Follow the 4 steps below to configure the bonding interface:
1. configure bonding driver, as well as the bonding mode and parameters using the configuration file /etc/modprobe.conf.
# grep bond0 /etc/modprobe.conf alias bond0 bonding options bond0 mode=1 miimon=100
2. configure the save interfaces of the bond using the respective network scripts.
# cat /etc/sysconfig/network-scripts/ifcfg-eth1 DEVICE=eth1 BOOTPROTO=none ONBOOT=yes MASTER=bond0 SLAVE=yes
# cat /etc/sysconfig/network-scripts/ifcfg-eth2 DEVICE=eth2 BOOTPROTO=none ONBOOT=yes MASTER=bond0 SLAVE=yes
3. configure bonding interface using the network script file /etc/sysconfig/network-scripts/ifcfg-bond0.

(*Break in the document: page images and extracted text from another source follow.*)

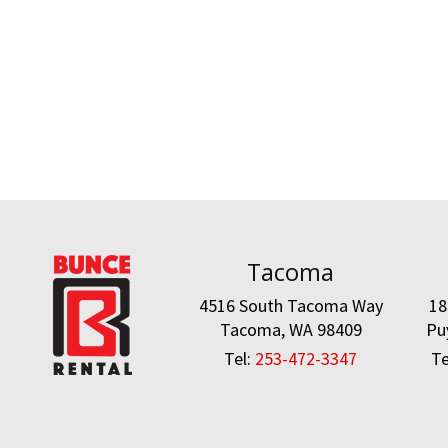
Tacoma
4516 South Tacoma Way
18
Tacoma, WA 98409
Pu
Tel:
253-472-3347
Te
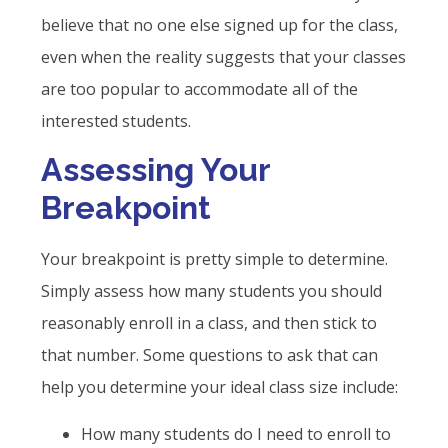
believe that no one else signed up for the class,
even when the reality suggests that your classes
are too popular to accommodate all of the
interested students.
Assessing Your
Breakpoint
Your breakpoint is pretty simple to determine.
Simply assess how many students you should
reasonably enroll in a class, and then stick to
that number. Some questions to ask that can
help you determine your ideal class size include:
How many students do I need to enroll to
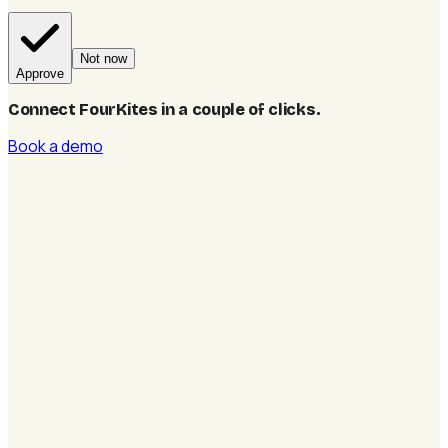
Not now
Approve
Connect FourKites in a couple of clicks
.
Book a demo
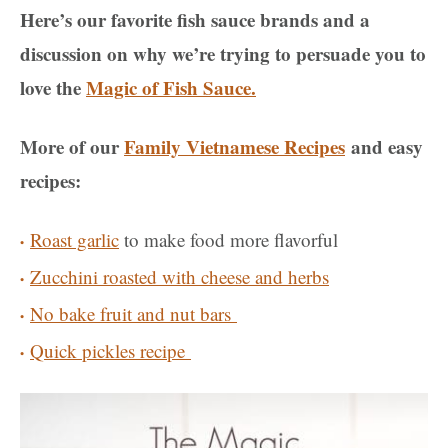
Here’s our favorite fish sauce brands and a
discussion on why we’re trying to persuade you to
love the
Magic of Fish Sauce.
More of our
Family Vietnamese Recipes
and easy
recipes:
Roast garlic
to make food more flavorful
Zucchini roasted with cheese and herbs
No bake fruit and nut bars
Quick pickles recipe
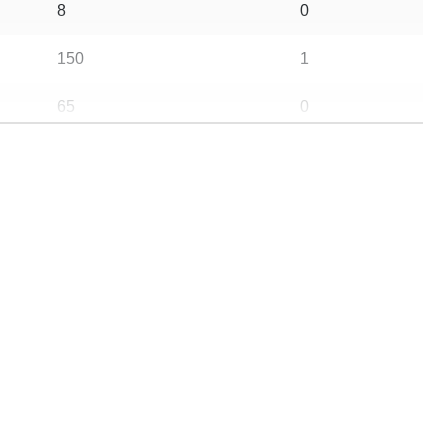
8
0
150
1
65
0
25
0
145
0
105
0
87
0
70
0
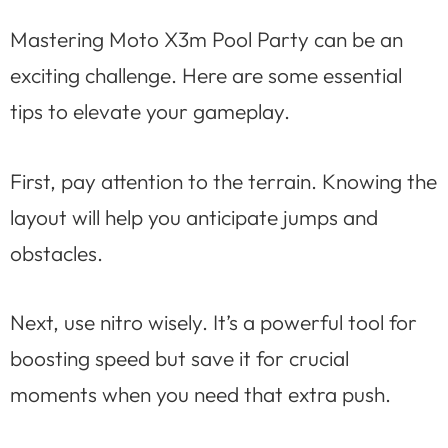
Mastering Moto X3m Pool Party can be an
exciting challenge. Here are some essential
tips to elevate your gameplay.
First, pay attention to the terrain. Knowing the
layout will help you anticipate jumps and
obstacles.
Next, use nitro wisely. It’s a powerful tool for
boosting speed but save it for crucial
moments when you need that extra push.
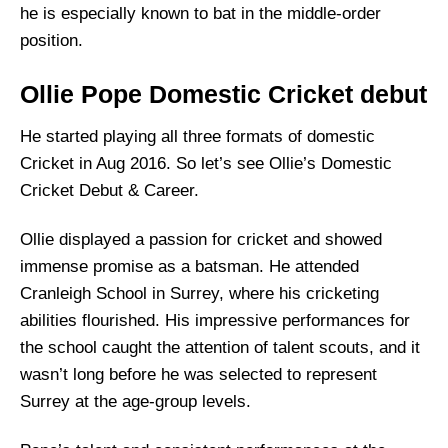
he is especially known to bat in the middle-order
position.
Ollie Pope Domestic Cricket debut
He started playing all three formats of domestic
Cricket in Aug 2016. So let’s see Ollie’s Domestic
Cricket Debut & Career.
Ollie displayed a passion for cricket and showed
immense promise as a batsman. He attended
Cranleigh School in Surrey, where his cricketing
abilities flourished. His impressive performances for
the school caught the attention of talent scouts, and it
wasn’t long before he was selected to represent
Surrey at the age-group levels.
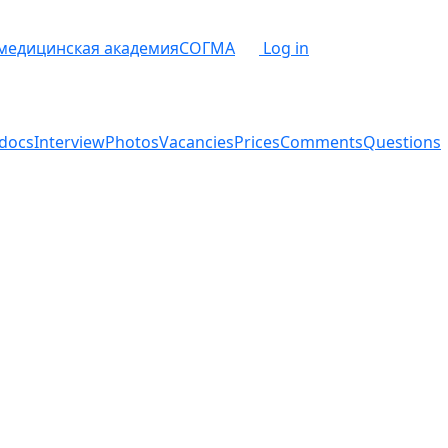
 медицинская академия
СОГМА
Log in
docs
Interview
Photos
Vacancies
Prices
Comments
Questions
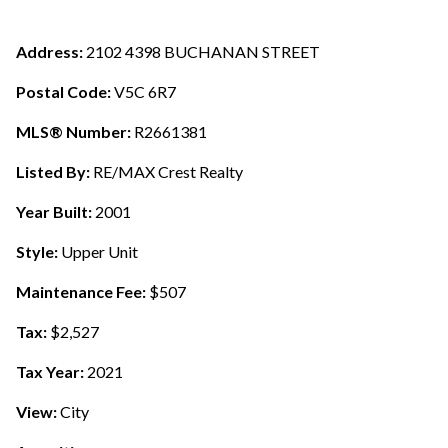
Address:
2102 4398 BUCHANAN STREET
Postal Code:
V5C 6R7
MLS® Number:
R2661381
Listed By:
RE/MAX Crest Realty
Year Built:
2001
Style:
Upper Unit
Maintenance Fee:
$507
Tax:
$2,527
Tax Year:
2021
View:
City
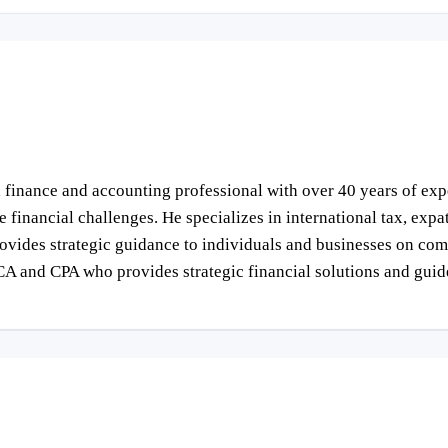
finance and accounting professional with over 40 years of expe
inancial challenges. He specializes in international tax, expatr
vides strategic guidance to individuals and businesses on comp
CA and CPA who provides strategic financial solutions and gui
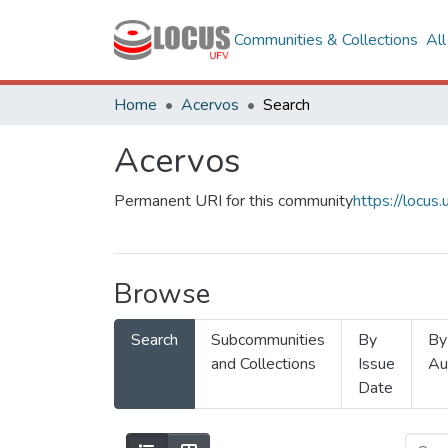
Communities & Collections
Al
Home
Acervos
Search
Acervos
Permanent URI for this community
https://locu
Browse
Search
Subcommunities
By
By
and Collections
Issue
Au
Date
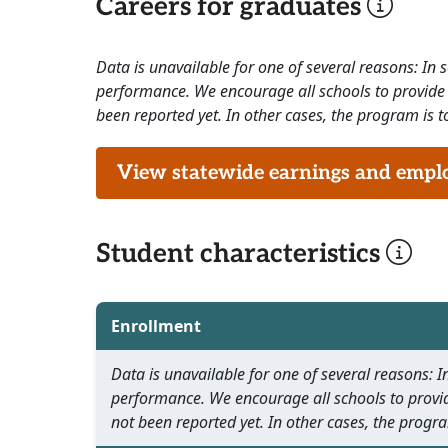
Careers for graduates
Data is unavailable for one of several reasons: In
performance. We encourage all schools to provide 
been reported yet. In other cases, the program is to
View statewide earnings and employ
Student characteristics
Enrollment
Data is unavailable for one of several reasons:
performance. We encourage all schools to provid
not been reported yet. In other cases, the progra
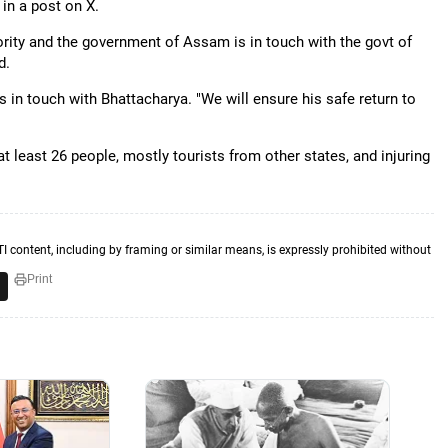
in a post on X.
riority and the government of Assam is in touch with the govt of
d.
 in touch with Bhattacharya. "We will ensure his safe return to
at least 26 people, mostly tourists from other states, and injuring
TI content, including by framing or similar means, is expressly prohibited without
Print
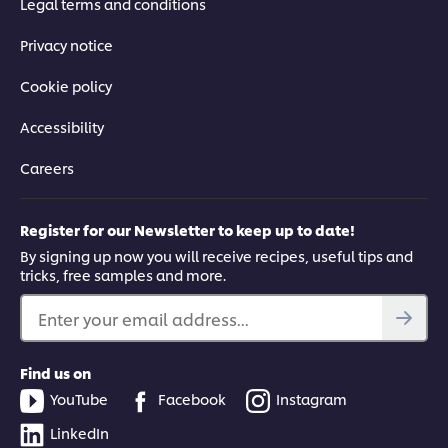
Legal terms and conditions
Privacy notice
Cookie policy
Accessibility
Careers
Register for our Newsletter to keep up to date!
By signing up now you will receive recipes, useful tips and
tricks, free samples and more.
Enter your email address...
Find us on
YouTube
Facebook
Instagram
LinkedIn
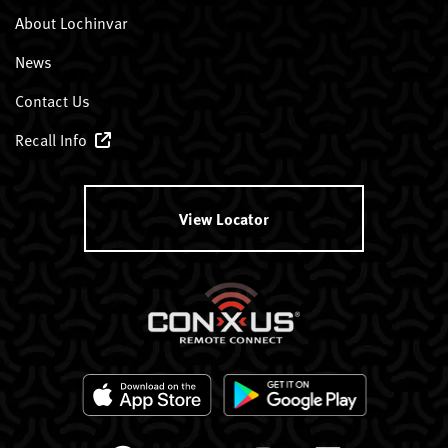
About Lochinvar
News
Contact Us
Recall Info
View Locator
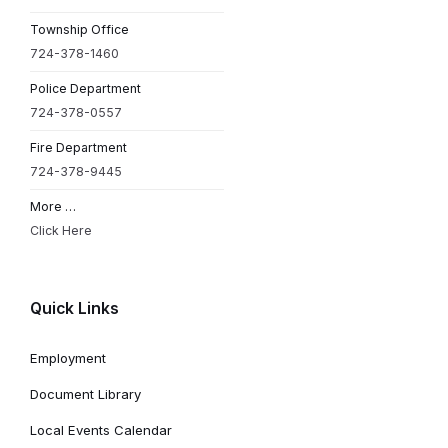
Township Office
724-378-1460
Police Department
724-378-0557
Fire Department
724-378-9445
More …
Click Here
Quick Links
Employment
Document Library
Local Events Calendar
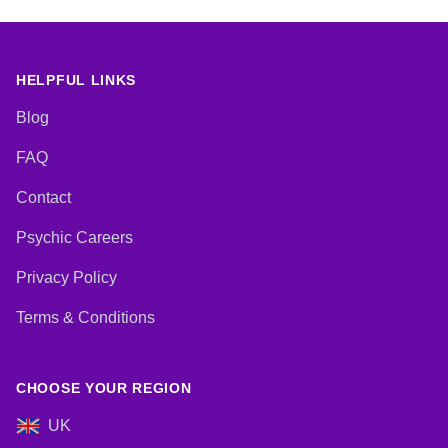
HELPFUL LINKS
Blog
FAQ
Contact
Psychic Careers
Privacy Policy
Terms & Conditions
CHOOSE YOUR REGION
UK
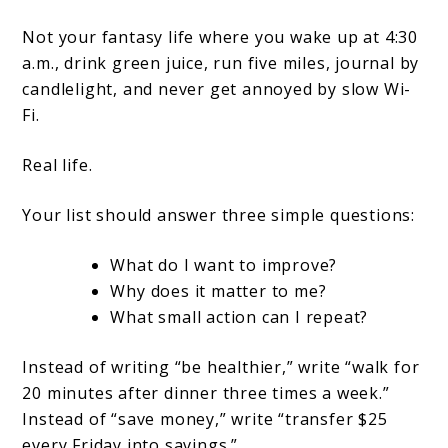
Not your fantasy life where you wake up at 4:30
a.m., drink green juice, run five miles, journal by
candlelight, and never get annoyed by slow Wi-
Fi.
Real life.
Your list should answer three simple questions:
What do I want to improve?
Why does it matter to me?
What small action can I repeat?
Instead of writing “be healthier,” write “walk for
20 minutes after dinner three times a week.”
Instead of “save money,” write “transfer $25
every Friday into savings.”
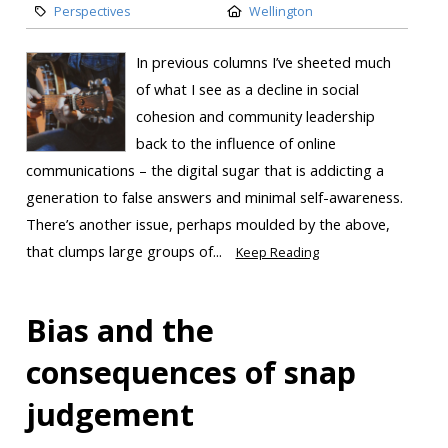
Perspectives
Wellington
In previous columns I’ve sheeted much
of what I see as a decline in social
cohesion and community leadership
back to the influence of online
communications – the digital sugar that is addicting a
generation to false answers and minimal self-awareness.
There’s another issue, perhaps moulded by the above,
that clumps large groups of...
Keep Reading
Bias and the
consequences of snap
judgement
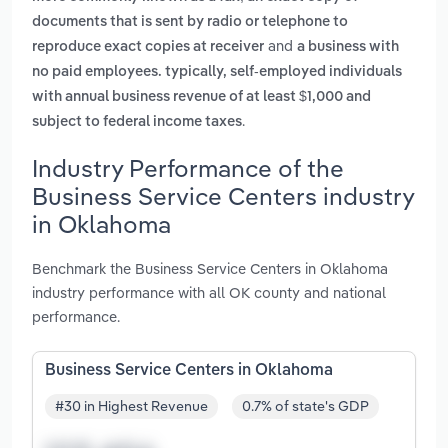
documents that is sent by radio or telephone to
and
reproduce exact copies at receiver
a business with
no paid employees. typically, self-employed individuals
with annual business revenue of at least $1,000 and
.
subject to federal income taxes
Industry Performance of the
Business Service Centers industry
in Oklahoma
Benchmark the Business Service Centers in Oklahoma
industry performance with all OK county and national
performance.
Business Service Centers in Oklahoma
#30 in Highest Revenue
0.7% of state's GDP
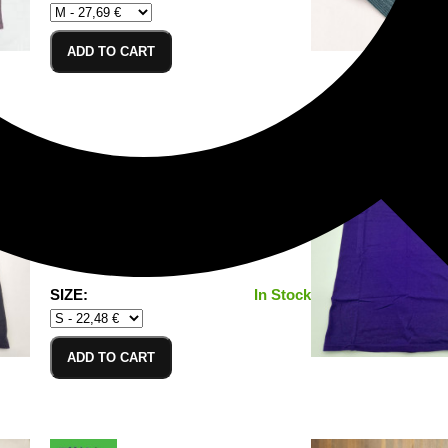
ADD TO CART
T-Shirt Black_S
100% Cotton/Baumwolle
SIZE:
In Stock
ADD TO CART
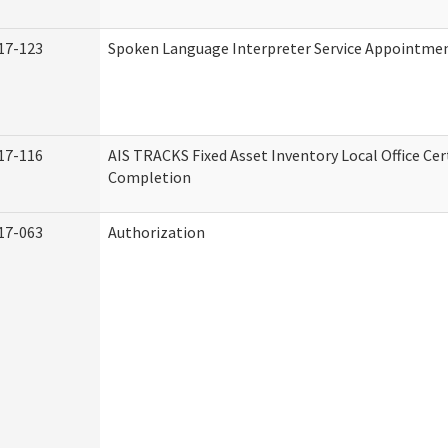
17-123
Spoken Language Interpreter Service Appointme
17-116
AIS TRACKS Fixed Asset Inventory Local Office Cert
Completion
17-063
Authorization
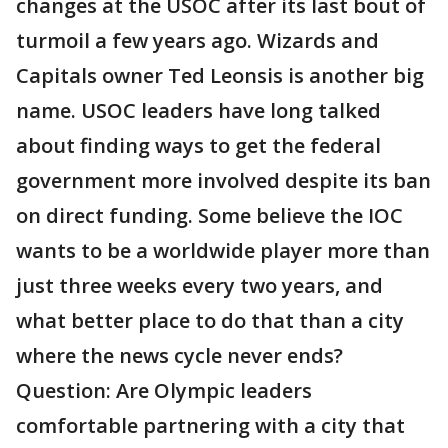
changes at the USOC after its last bout of
turmoil a few years ago. Wizards and
Capitals owner Ted Leonsis is another big
name. USOC leaders have long talked
about finding ways to get the federal
government more involved despite its ban
on direct funding. Some believe the IOC
wants to be a worldwide player more than
just three weeks every two years, and
what better place to do that than a city
where the news cycle never ends?
Question: Are Olympic leaders
comfortable partnering with a city that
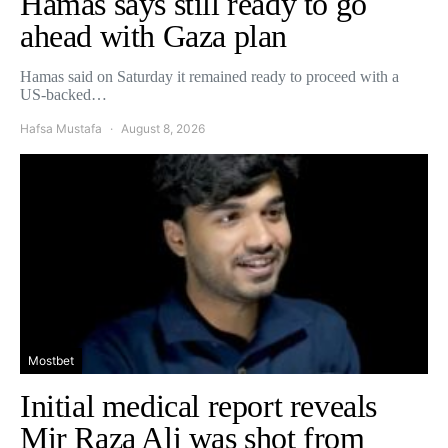
Hamas says still ready to go
ahead with Gaza plan
Hamas said on Saturday it remained ready to proceed with a
US-backed…
Hafsa Mustafa
August 8, 2026
Mostbet
Initial medical report reveals
Mir Raza Ali was shot from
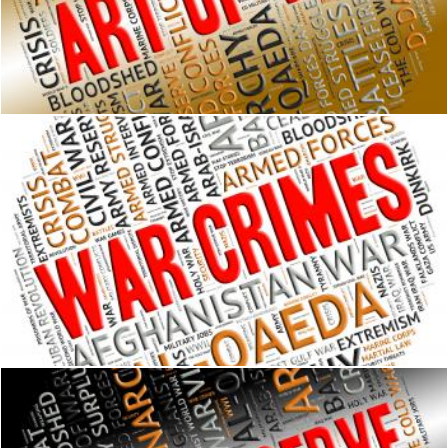
Art Of War Represents Military Action And Text
Stuart Miles
War Crimes Indicates Military Action And Clash
Stuart Miles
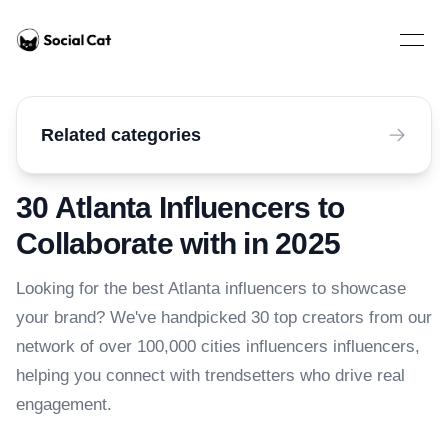
Home
Open 
Related categories
30 Atlanta Influencers to
Collaborate with in 2025
Looking for the best Atlanta influencers to showcase
your brand? We've handpicked 30 top creators from our
network of over 100,000 cities influencers influencers,
helping you connect with trendsetters who drive real
engagement.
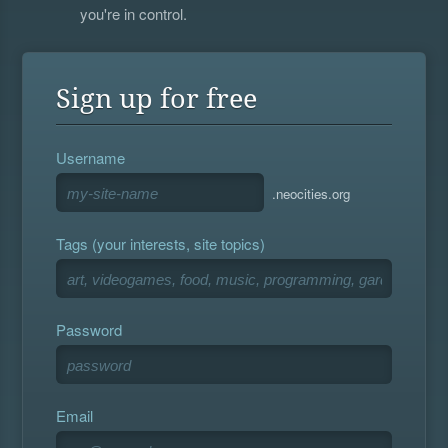
you're in control.
Sign up for free
Username
.neocities.org
Tags (your interests, site topics)
Password
Email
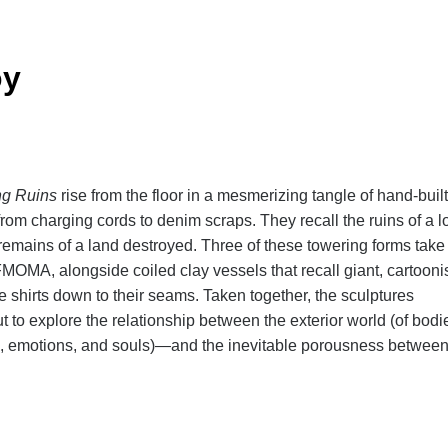
oy
ng Ruins
rise from the floor in a mesmerizing tangle of hand-built
rom charging cords to denim scraps. They recall the ruins of a l
 remains of a land destroyed. Three of these towering forms take
FMOMA, alongside coiled clay vessels that recall giant, cartooni
e shirts down to their seams. Taken together, the sculptures
 to explore the relationship between the exterior world (of bodi
hes, emotions, and souls)—and the inevitable porousness betwee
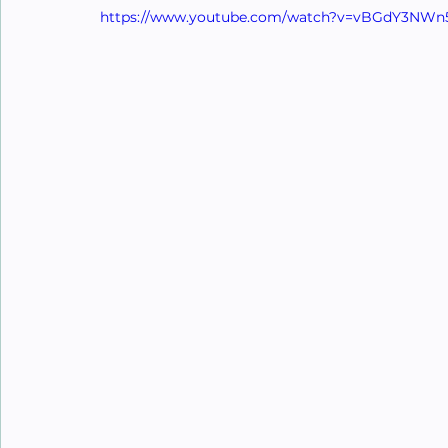
https://www.youtube.com/watch?v=vBGdY3NW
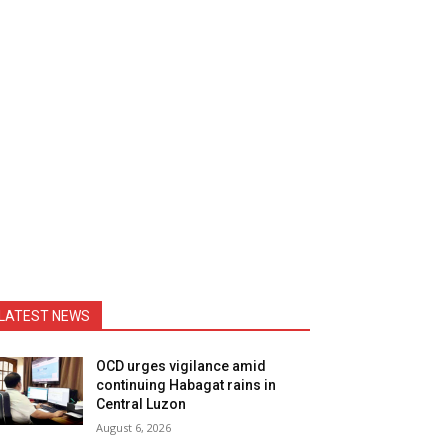
LATEST NEWS
OCD urges vigilance amid
continuing Habagat rains in
Central Luzon
August 6, 2026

# cat /etc/sysconfig/network-scripts/ifcfg-bond0 DEVICE=bond0 MASTER=yes BOOTPROTO=dhcp ONBOOT=yes
4. activate bonding interface once you have completed all the above steps.
# ifup bond0
Please be very careful the bonding parameter settings on CentOS4/RHEL 4 is different than that on CentOS/RHEL 5. The “BONDING_OPTS” in ifcfg-XXX is not supported on CentOS/RHEL 4 system. For RHEL/CentOS 4 systems, the bonding parameters should always be set in /etc/modprobe.conf.
Note: For multiple bonding interfaces on CentOS/RHEL 4, “max_bonds” parameter should be used for those with same mode, and multiple driver instances should be used for those with different mode.